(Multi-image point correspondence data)
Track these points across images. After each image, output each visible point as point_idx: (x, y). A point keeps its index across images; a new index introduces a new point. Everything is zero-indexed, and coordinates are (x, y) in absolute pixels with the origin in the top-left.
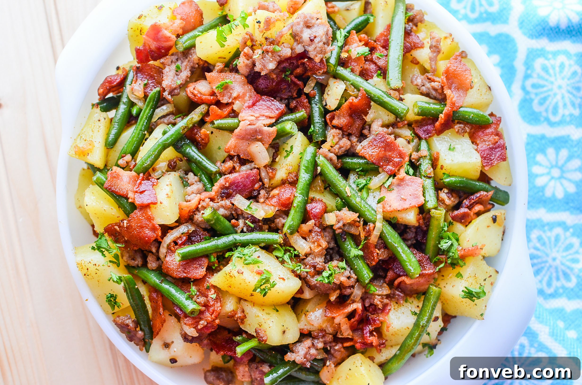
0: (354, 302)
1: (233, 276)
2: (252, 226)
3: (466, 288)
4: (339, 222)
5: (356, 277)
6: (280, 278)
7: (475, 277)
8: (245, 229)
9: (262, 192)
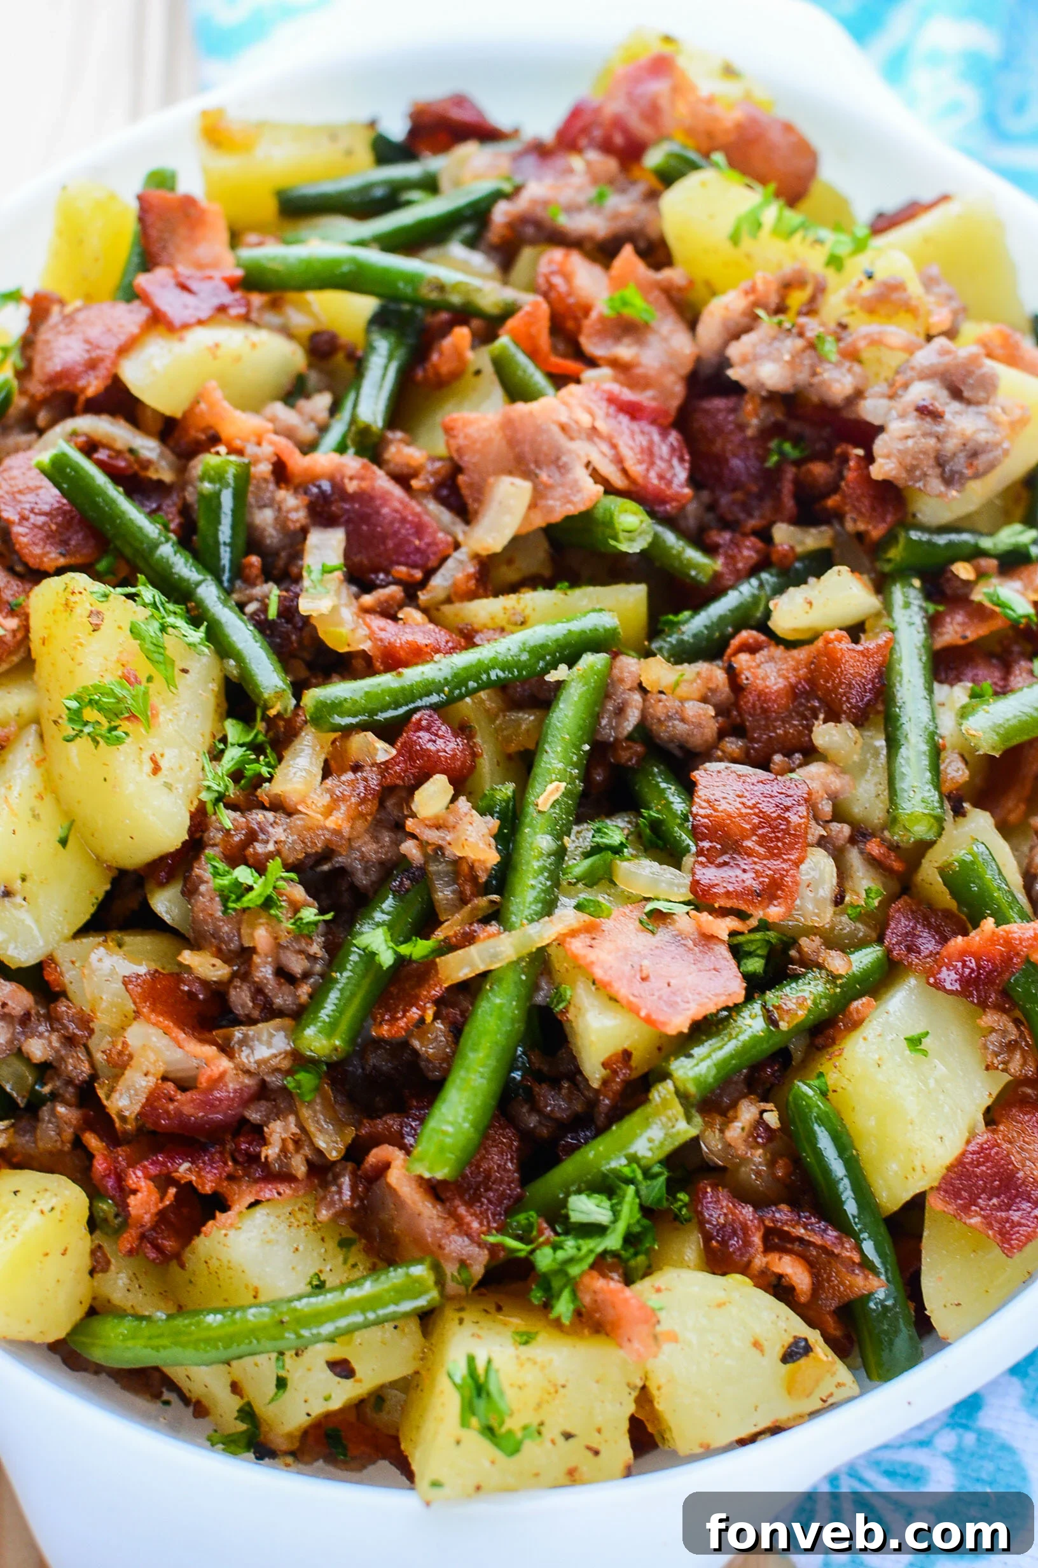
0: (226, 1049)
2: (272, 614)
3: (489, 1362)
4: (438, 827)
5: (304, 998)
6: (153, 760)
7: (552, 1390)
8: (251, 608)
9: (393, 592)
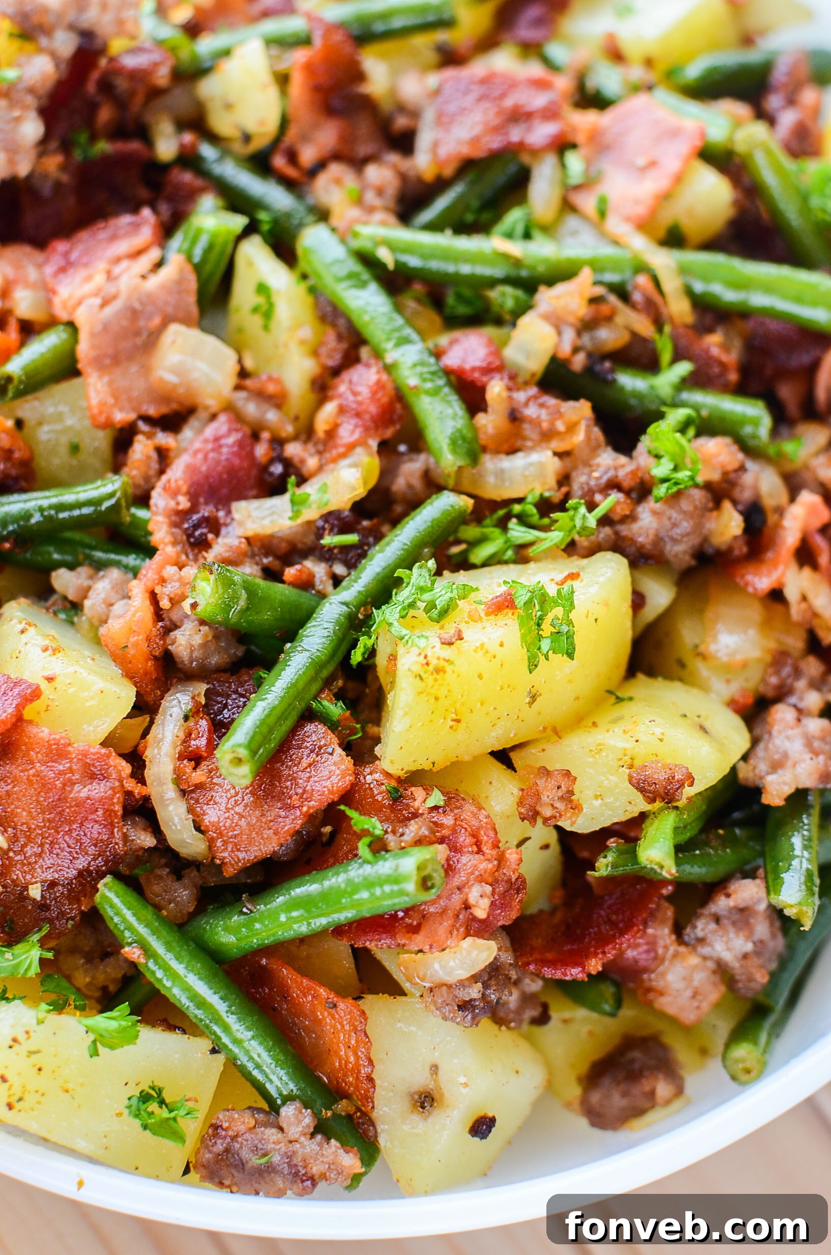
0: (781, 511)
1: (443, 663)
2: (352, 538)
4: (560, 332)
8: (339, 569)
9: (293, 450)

...

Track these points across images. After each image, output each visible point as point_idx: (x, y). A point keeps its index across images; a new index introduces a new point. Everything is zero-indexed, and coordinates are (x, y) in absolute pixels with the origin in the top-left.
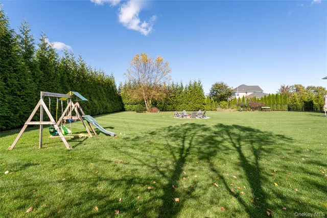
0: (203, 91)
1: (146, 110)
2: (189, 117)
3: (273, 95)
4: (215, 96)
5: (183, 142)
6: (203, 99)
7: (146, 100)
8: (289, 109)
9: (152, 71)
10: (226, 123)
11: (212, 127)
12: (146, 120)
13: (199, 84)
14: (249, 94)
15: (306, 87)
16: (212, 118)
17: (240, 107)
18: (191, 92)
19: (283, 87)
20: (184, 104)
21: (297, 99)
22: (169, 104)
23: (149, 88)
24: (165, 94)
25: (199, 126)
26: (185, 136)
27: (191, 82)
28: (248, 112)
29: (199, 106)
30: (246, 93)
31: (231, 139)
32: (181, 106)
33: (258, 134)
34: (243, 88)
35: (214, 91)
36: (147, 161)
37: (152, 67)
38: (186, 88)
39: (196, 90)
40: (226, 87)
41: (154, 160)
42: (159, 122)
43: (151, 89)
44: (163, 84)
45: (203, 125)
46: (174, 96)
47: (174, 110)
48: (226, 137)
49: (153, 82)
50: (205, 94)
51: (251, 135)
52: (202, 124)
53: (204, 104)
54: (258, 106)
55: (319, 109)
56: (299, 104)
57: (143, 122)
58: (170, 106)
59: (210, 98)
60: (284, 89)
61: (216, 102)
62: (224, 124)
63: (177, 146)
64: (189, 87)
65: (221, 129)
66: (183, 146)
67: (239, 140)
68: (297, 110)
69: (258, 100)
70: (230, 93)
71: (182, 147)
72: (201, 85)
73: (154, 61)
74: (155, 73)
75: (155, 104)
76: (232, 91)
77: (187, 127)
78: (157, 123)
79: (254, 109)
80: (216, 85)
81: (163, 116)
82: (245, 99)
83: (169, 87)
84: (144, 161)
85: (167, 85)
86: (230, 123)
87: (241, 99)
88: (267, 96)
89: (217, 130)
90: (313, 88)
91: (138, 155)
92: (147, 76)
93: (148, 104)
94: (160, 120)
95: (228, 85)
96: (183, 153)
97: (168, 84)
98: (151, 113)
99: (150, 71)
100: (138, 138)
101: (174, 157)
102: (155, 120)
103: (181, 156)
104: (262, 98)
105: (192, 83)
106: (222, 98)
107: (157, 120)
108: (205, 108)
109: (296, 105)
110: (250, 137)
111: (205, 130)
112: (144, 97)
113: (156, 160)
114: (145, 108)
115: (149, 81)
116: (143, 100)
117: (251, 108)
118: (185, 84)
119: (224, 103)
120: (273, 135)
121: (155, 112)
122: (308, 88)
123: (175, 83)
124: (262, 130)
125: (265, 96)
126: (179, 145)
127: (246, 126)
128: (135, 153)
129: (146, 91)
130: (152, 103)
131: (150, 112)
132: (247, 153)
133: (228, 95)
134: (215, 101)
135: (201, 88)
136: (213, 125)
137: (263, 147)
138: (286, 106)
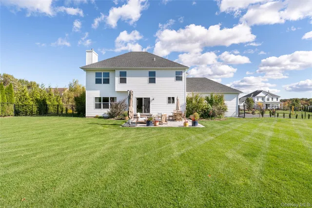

» Problem
Taking the entries above, write out exactly each line from the one holding "30: (246, 93)" to the one holding "138: (286, 106)", both included, and stop there.

» Completed task
30: (246, 93)
31: (231, 139)
32: (181, 106)
33: (258, 134)
34: (243, 88)
35: (214, 91)
36: (147, 161)
37: (152, 67)
38: (186, 88)
39: (196, 90)
40: (226, 87)
41: (154, 160)
42: (159, 122)
43: (151, 89)
44: (163, 84)
45: (203, 125)
46: (174, 96)
47: (174, 110)
48: (226, 137)
49: (153, 82)
50: (205, 94)
51: (251, 135)
52: (202, 124)
53: (204, 104)
54: (258, 106)
55: (319, 109)
56: (299, 104)
57: (143, 122)
58: (170, 106)
59: (210, 98)
60: (284, 89)
61: (216, 102)
62: (224, 124)
63: (177, 146)
64: (189, 87)
65: (221, 129)
66: (183, 146)
67: (239, 140)
68: (297, 110)
69: (258, 100)
70: (230, 93)
71: (182, 147)
72: (201, 85)
73: (154, 61)
74: (155, 73)
75: (155, 104)
76: (232, 91)
77: (187, 127)
78: (157, 123)
79: (254, 109)
80: (216, 85)
81: (163, 116)
82: (245, 99)
83: (169, 87)
84: (144, 161)
85: (167, 85)
86: (230, 123)
87: (241, 99)
88: (267, 96)
89: (217, 130)
90: (313, 88)
91: (138, 155)
92: (147, 76)
93: (148, 104)
94: (160, 120)
95: (228, 85)
96: (183, 153)
97: (168, 84)
98: (151, 113)
99: (150, 71)
100: (138, 138)
101: (174, 157)
102: (155, 120)
103: (181, 156)
104: (262, 98)
105: (192, 83)
106: (222, 98)
107: (157, 120)
108: (205, 108)
109: (296, 105)
110: (250, 137)
111: (205, 130)
112: (144, 97)
113: (156, 160)
114: (145, 108)
115: (149, 81)
116: (143, 100)
117: (251, 108)
118: (185, 84)
119: (224, 103)
120: (273, 135)
121: (155, 112)
122: (308, 88)
123: (175, 83)
124: (262, 130)
125: (265, 96)
126: (179, 145)
127: (246, 126)
128: (135, 153)
129: (146, 91)
130: (152, 103)
131: (150, 112)
132: (247, 153)
133: (228, 95)
134: (215, 101)
135: (201, 88)
136: (213, 125)
137: (263, 147)
138: (286, 106)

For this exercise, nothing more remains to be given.